Panic! At The Disco with lead singer Brendon Urie (lead vocals, guitar, piano) and Spencer Smith (drums) and bassist Dallon Weekes.  

They’re all talented, way too good-looking and if you’re reading this Brendon Urie and Spencer Smith – Vampire Maman and Clara will be in Las Vegas this weekend visiting friends and we’d love say HI if you’re not too busy.

Yes, this band has brought class and style into the lives of my teens. Thanks guys! Now I don’t have to listen to the crap most kids listen to on top 40 radio stations.

And YES we adore Fall Out Boy too. We’ll be at the concert in San Francisco to see all of you.

And for my readers – this isn’t the crap you hear on top 40 pop radio.

And why yes, I know my blog is full of typos.

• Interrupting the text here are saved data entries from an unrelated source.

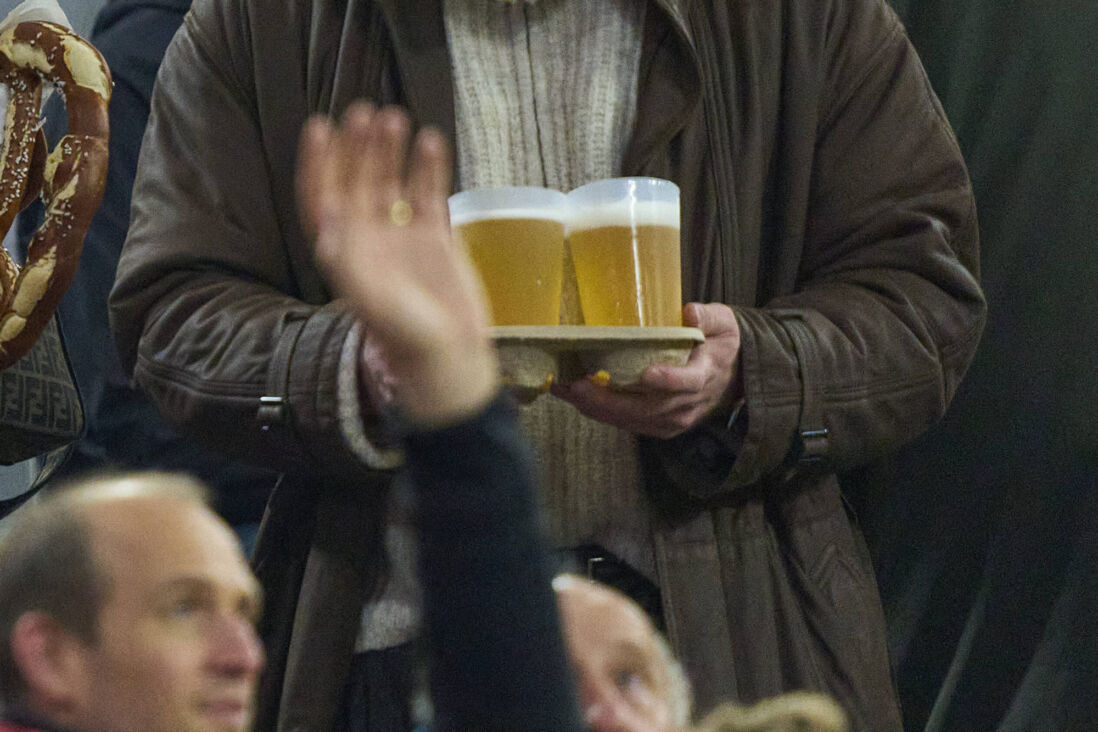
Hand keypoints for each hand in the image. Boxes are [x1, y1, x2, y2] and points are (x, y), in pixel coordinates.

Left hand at [296, 103, 497, 425]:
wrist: (449, 363)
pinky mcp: (436, 240)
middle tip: (364, 113)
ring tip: (396, 118)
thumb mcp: (372, 301)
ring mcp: (403, 239)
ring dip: (391, 151)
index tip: (319, 127)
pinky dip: (430, 168)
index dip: (317, 164)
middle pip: (357, 182)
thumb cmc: (406, 339)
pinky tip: (432, 141)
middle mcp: (369, 240)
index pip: (322, 198)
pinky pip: (429, 195)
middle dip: (357, 148)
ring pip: (392, 183)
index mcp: (345, 254)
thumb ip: (349, 258)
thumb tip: (327, 210)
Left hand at [550, 303, 741, 437]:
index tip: (647, 374)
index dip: (668, 380)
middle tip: (579, 385)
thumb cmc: (720, 344)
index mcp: (705, 375)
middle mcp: (687, 404)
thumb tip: (689, 311)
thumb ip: (708, 316)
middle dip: (610, 399)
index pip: (688, 382)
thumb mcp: (724, 323)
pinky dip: (599, 412)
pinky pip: (626, 423)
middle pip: (648, 407)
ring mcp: (672, 420)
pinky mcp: (658, 427)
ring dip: (597, 407)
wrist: (730, 378)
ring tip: (566, 389)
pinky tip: (575, 398)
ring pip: (631, 418)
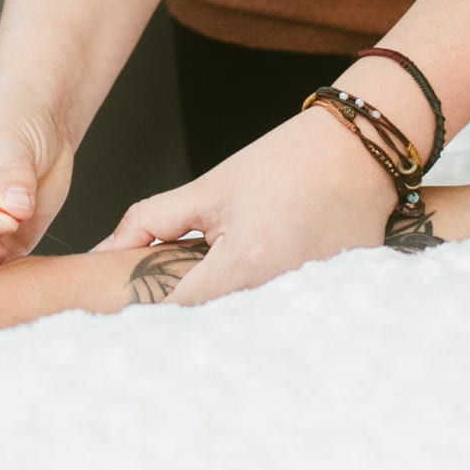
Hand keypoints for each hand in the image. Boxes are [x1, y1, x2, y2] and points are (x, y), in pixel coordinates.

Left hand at [94, 106, 395, 304]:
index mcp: (245, 263)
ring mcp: (312, 302)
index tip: (130, 304)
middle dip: (188, 313)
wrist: (360, 146)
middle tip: (171, 294)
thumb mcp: (210, 187)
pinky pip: (284, 315)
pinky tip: (262, 279)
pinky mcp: (333, 301)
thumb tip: (108, 251)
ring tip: (222, 283)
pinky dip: (265, 305)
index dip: (149, 309)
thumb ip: (151, 221)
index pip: (179, 310)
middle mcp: (280, 293)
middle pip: (214, 323)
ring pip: (248, 323)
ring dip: (226, 311)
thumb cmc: (286, 162)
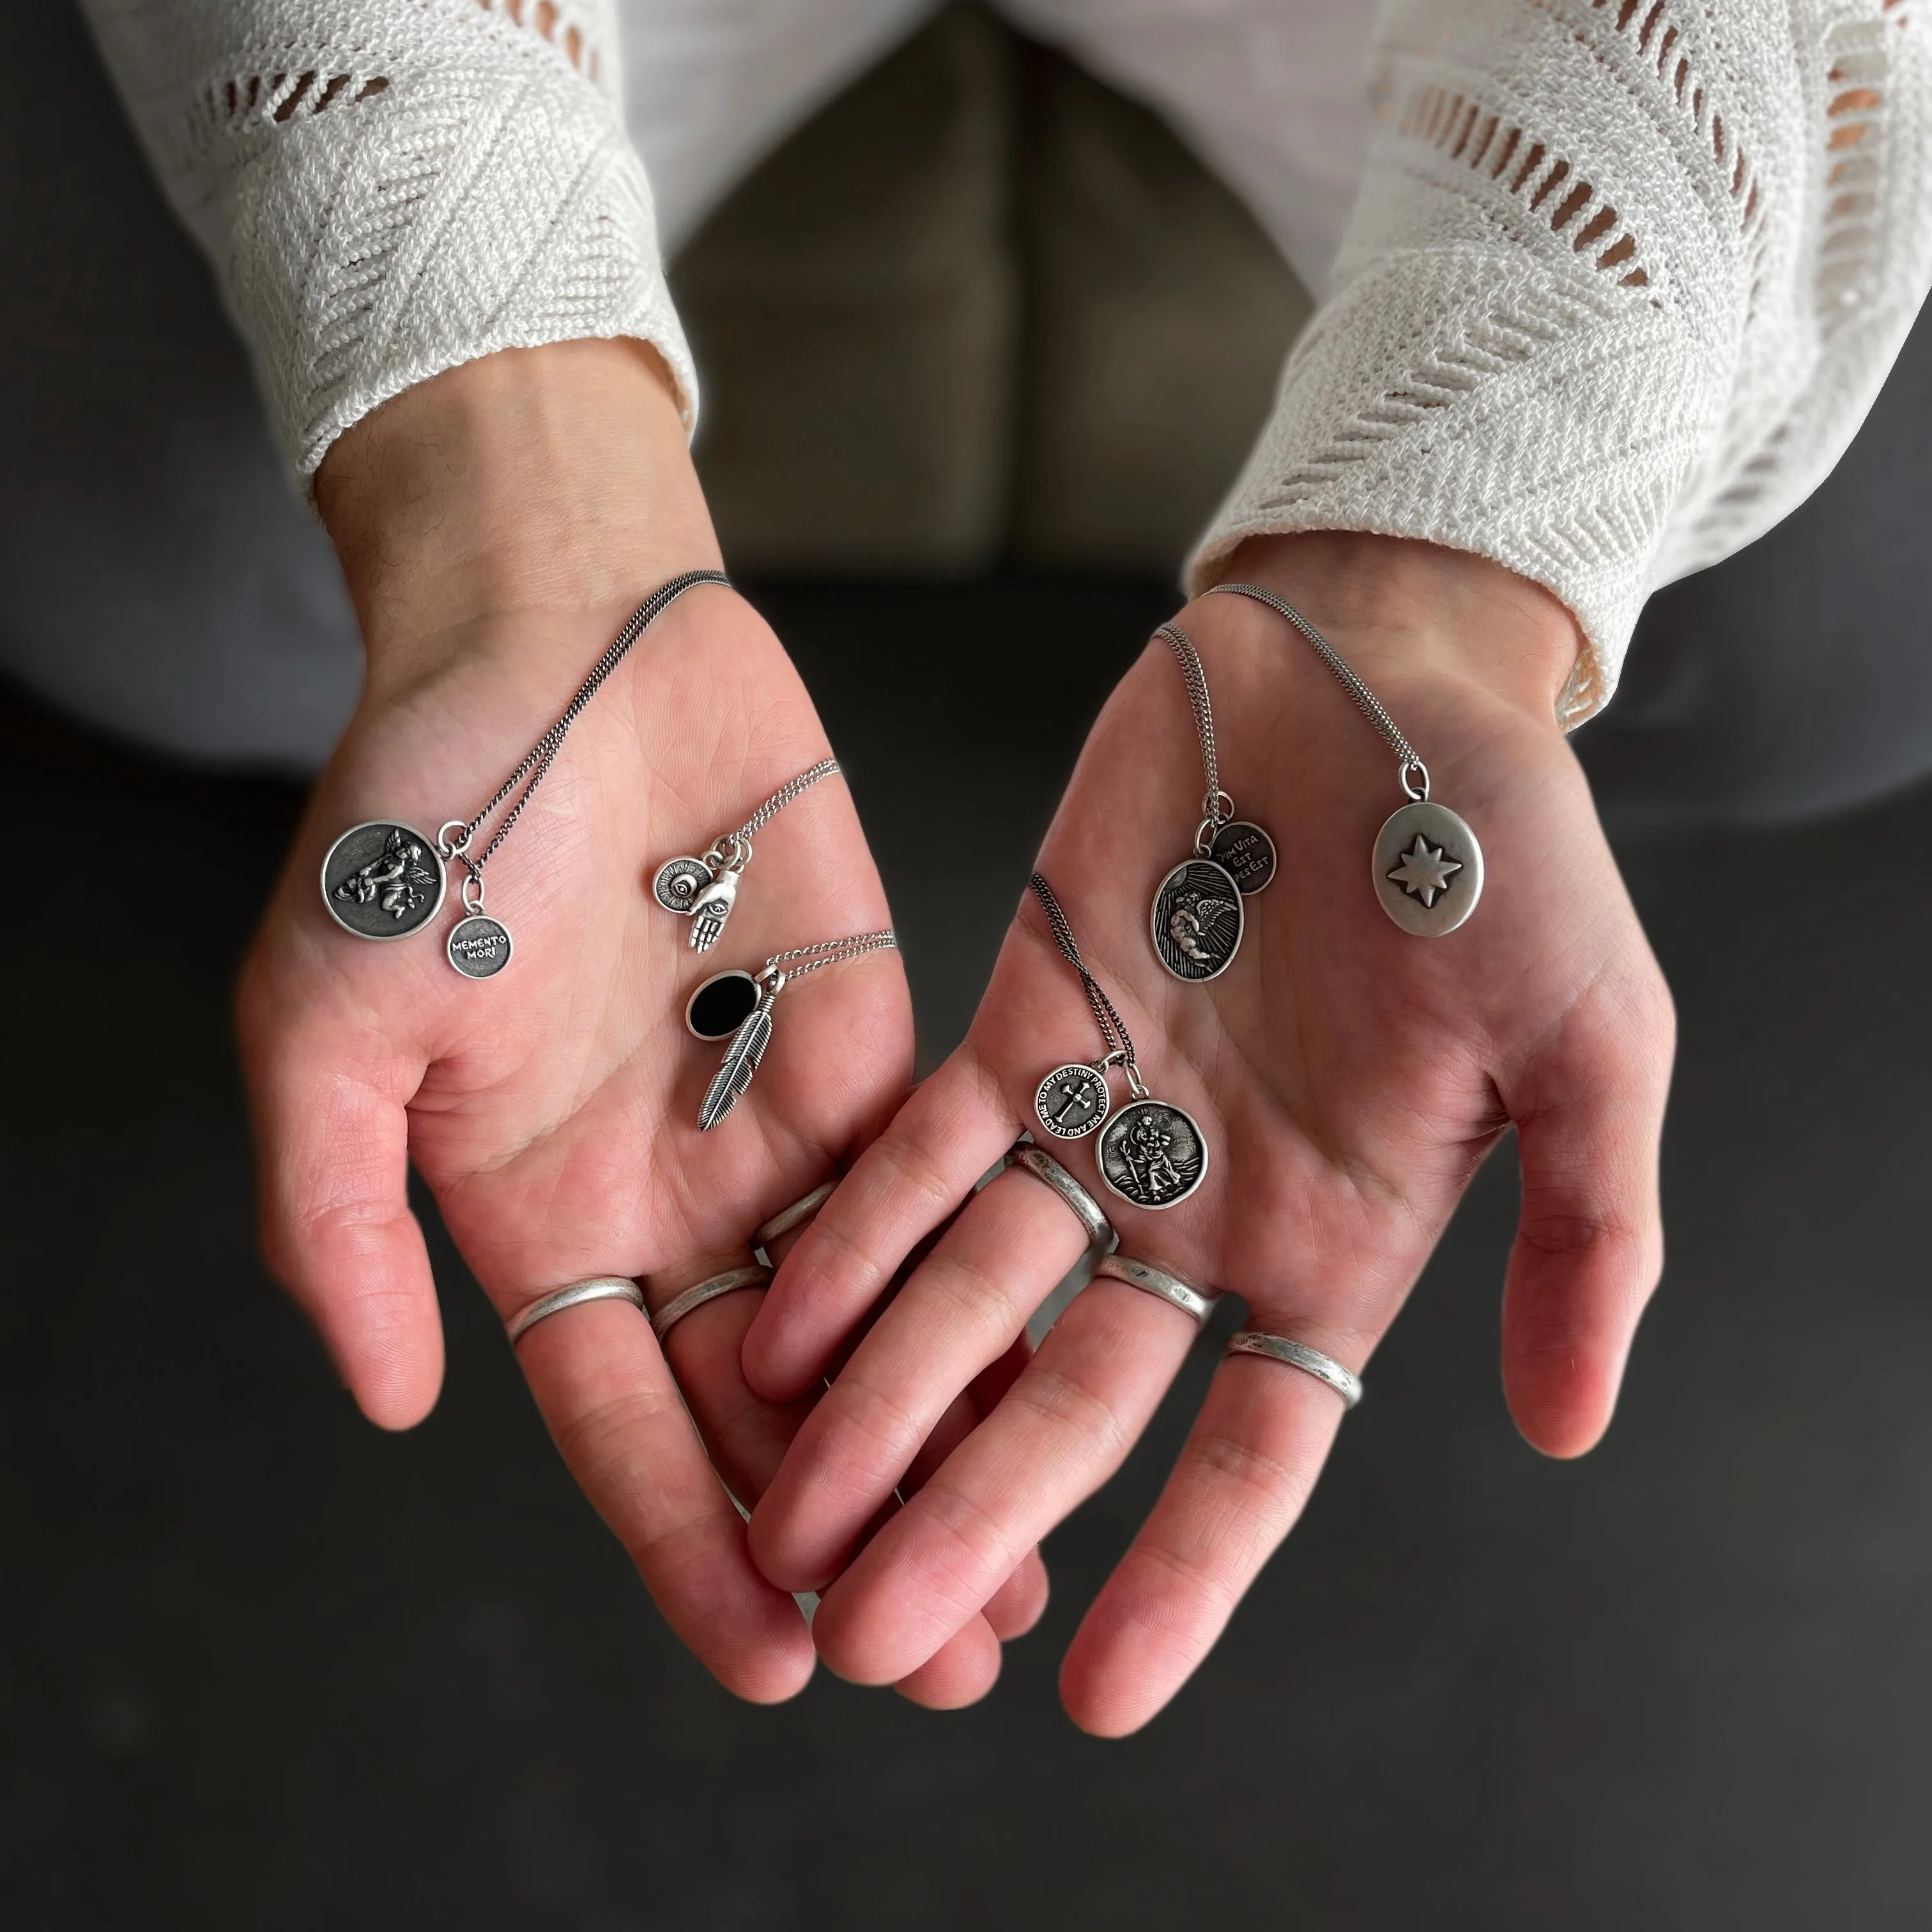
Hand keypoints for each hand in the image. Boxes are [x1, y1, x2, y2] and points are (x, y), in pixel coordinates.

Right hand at [237, 340, 1041, 1704]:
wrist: (562, 629)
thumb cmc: (422, 804)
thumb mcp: (328, 1015)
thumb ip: (338, 1214)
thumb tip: (386, 1405)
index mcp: (535, 1210)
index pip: (616, 1416)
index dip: (686, 1542)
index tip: (770, 1659)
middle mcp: (666, 1190)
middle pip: (764, 1401)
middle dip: (846, 1527)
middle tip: (937, 1656)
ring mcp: (775, 1117)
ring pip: (872, 1315)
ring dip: (944, 1429)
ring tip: (1033, 1548)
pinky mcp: (874, 1036)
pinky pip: (942, 1184)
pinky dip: (993, 1277)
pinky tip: (1068, 1358)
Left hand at [741, 533, 1673, 1731]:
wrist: (1381, 675)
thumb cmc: (1514, 849)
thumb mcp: (1595, 1044)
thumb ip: (1584, 1232)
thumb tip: (1572, 1432)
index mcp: (1340, 1241)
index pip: (1255, 1447)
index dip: (1184, 1574)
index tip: (1097, 1699)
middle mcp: (1203, 1207)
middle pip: (1075, 1400)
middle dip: (974, 1517)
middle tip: (869, 1642)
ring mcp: (1101, 1121)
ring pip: (972, 1298)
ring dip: (882, 1407)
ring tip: (788, 1521)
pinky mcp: (1020, 1022)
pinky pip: (922, 1155)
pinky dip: (857, 1238)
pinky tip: (780, 1329)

I have a really short attention span, I didn’t learn to spell as a child, I don’t pay attention, and I try to go back and fix my mistakes.




  1. I hope you get some time to recharge soon. The kids will be back in school in a few weeks. Enjoy Las Vegas.

  2. “I just let my body and mind turn to jelly as I drifted off in a catnap half between reality and the land of dreams.” With this you’ve reminded me that such a state is even possible … and that it’s well worth seeking out.

    I hope you get more such moments soon.

  3. Zombies? I thought it was bad enough having those guys who try to sell replacement windows coming to my door unannounced. I feel much better now. Thank you. (great post, as always!)

  4. Many attackers of all shapes and descriptions. Many are just in bad moods with their noses put out of joint over petty things. I prefer small children ~ at least when they are throwing a tantrum, it is obvious and not subsumed into self-righteousness! Be well!